Canada fielded its largest team ever of young dressage horses to the FEI World Breeding Championships held Aug. 9-12, 2001, where 68 of the world’s top young dressage horses gathered form 14 different nations to battle for world rankings.
The four-horse team of five and six-year-olds was comprised of Tom Dvorak of Hillsburgh, ON, aboard Fortissimo, a five-year-old Hanoverian gelding owned by Alyson Carpenter, Leonie Bramall based out of Hunxe, GER, on Boticello 2, six-year-old Hessen stallion owned by Hans Jurgen Niepelt, Evi Strasser of St-Adele, PQ, and her horse Quantumtyme, a six-year-old Oldenburg gelding, and Jon Costin of Puslinch, ON, riding Rebel Rockstar, a six year-old Belgium warmblood gelding owned by Rebelwarmbloods.com and Nicole Van Doorne.
The World Championship was comprised of two divisions- one for five-year-olds and the other for six-year-old horses. The competition consisted of two qualifying rounds with a final for each group with the top 15 horses in each division, based on the combined scores of their two qualifiers moving on to the final. The FEI dressage test for five year olds, is the equivalent to Basic IV/Medium I level, and FEI test for six year olds is similar to Medium II.
Dvorak and Fortissimo finished tied for 17th in the first round and tied for 19th after the second qualifier. The pair finished 20th in the world for five-year-old dressage horses. “It was a great experience for the young horses,” noted Dvorak. “We have quality dressage horses in Canada.”
In the first qualifier for six-year-olds, Bramall and Boticello 2 were ranked sixth, Strasser and Quantumtyme were tied for 11th, and locked in a three-way tie for 19th was Costin and Rebel Rockstar. The second qualifier placed Bramall in fifth, Strasser in a tie for eighth, and Costin moved up to a three-way tie for 12th place.
Bramall and Strasser moved into the final round of competition where Bramall and Boticello 2 finished ninth in the world for 6 year olds, Strasser and Quantumtyme were awarded 14th. Costin and Rebel Rockstar placed 17th.
“The fabulous owners paid for the opportunity to show case these great young Canadian horses,” mentioned Costin. “We demonstrated that our quality is up there with the rest of the world.” Dressage comes from the French word dresseur, meaning ‘to train’.

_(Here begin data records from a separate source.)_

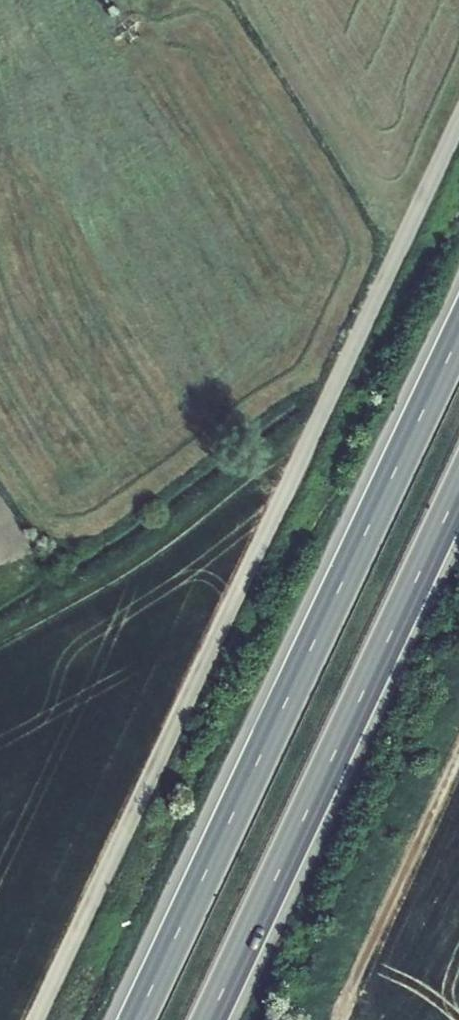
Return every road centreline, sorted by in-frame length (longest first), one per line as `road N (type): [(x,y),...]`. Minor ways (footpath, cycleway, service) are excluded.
road 1 (unclassified): [(35,1019),(458,120)]
road 2 (trunk): [(458,341),(138,1019)]
road 3 (trunk): [(207,1019),(458,482)]
road 4 (track): [(315,426),(76,597),(0,635)]

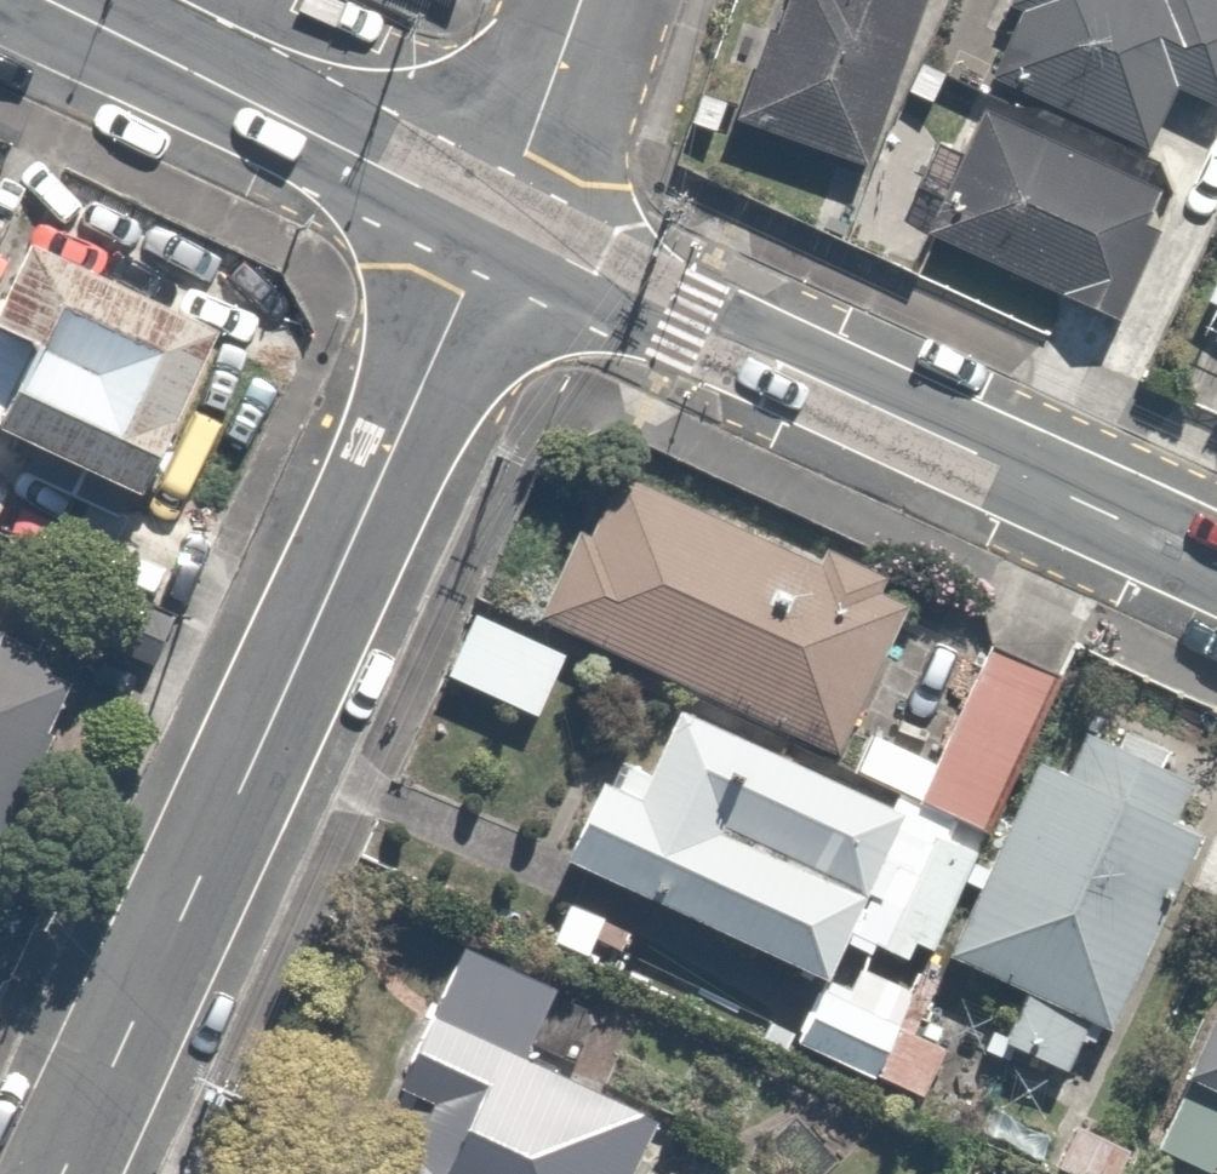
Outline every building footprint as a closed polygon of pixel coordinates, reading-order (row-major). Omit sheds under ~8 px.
[(722,118),(850,166),(913,0),(767,0),(722,118)] [(1216,85),(1216,0),(998,0),(970,70),(1139,135),(1159,84),(1210,104),(1216,85)] [(1148,182),(973,108),(920,233),(1096,307),(1148,182)] [(122,493),(200,325),(0,233),(0,437),(122,493)] [(606,445),(525,615),(833,761),(914,591),(606,445)] [(574,658),(463,606),(431,673),(542,726),(574,658)] [(81,658),(0,620),(0,834),(81,658)] [(863,735),(848,768),(890,788),(949,816),(974,828),(1055,657),(983,623),(918,761),(863,735)] [(981,1044),(1050,1076),(1076,1020),(1093,1028),(1193,817),(1170,806),(1185,773),(1152,758),(1173,713),(1094,676),(1067,732),(1054,727),(1028,781),(1012,774),(927,953),(1007,991),(981,1044)] [(924,947),(974,842),(943,827),(949,816),(890,788),(884,801),(655,693),(624,758),(608,750),(597,774),(582,767),(543,849),(807,974),(824,937),(851,950),(856,940),(893,958),(903,937),(924,947)] [(1213,806),(1177,883),(1216,902),(1216,808),(1213,806)] [(553,984),(451,936),(384,1077),(405,1087),(384,1132),(326,1147),(333,1173),(624,1173),(651,1117),(560,1074),(584,1025),(543,1006),(553,984)] [(1160,1073),(1172,1078),(1216,1099),(1216,952),(1160,1073)] [(839,989),(815,978),(786,1039),(858,1073),(900,985),(851,962),(839,989)] [(1216,1114),(1216,1099),(1172,1078),(1142,1141),(1193,1165),(1216,1114)]
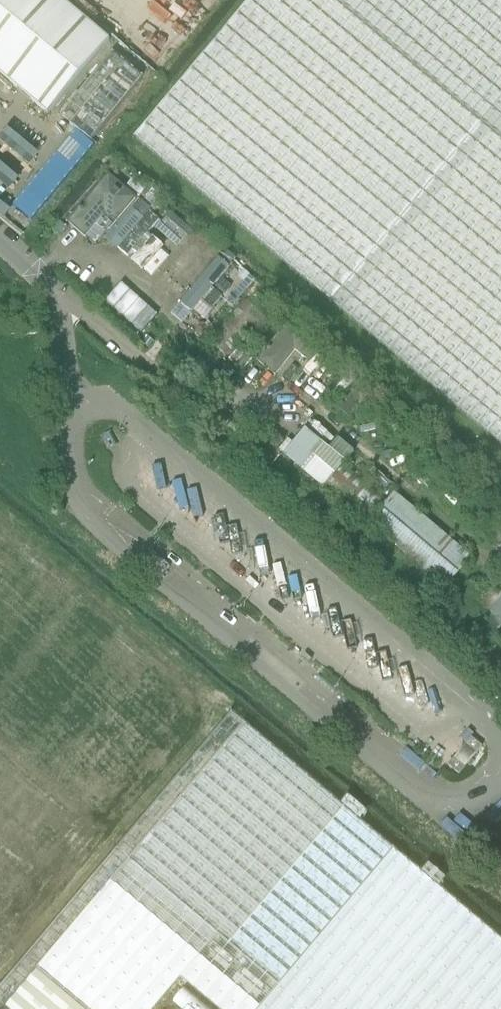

Dressage is an equestrian sport combining athletic ability with physical grace of the horse. Originally, it was used to train horses for battle in the 16th and 17th centuries. Riders now perform tests, containing a series of compulsory technical movements, which are each marked on a scale of zero to ten by a panel of three to five judges. Dressage can be likened to figure skating, in it’s elegance and has often been referred to as dancing on horseback. Like skating, dressage also has a musical freestyle where the rider designs their own choreography incorporating the compulsory technical movements to their choice of music. The key to achieving a high score is for the horse to demonstrate expressive powerful and harmonious movements while the rider’s aids or cues are hardly noticeable.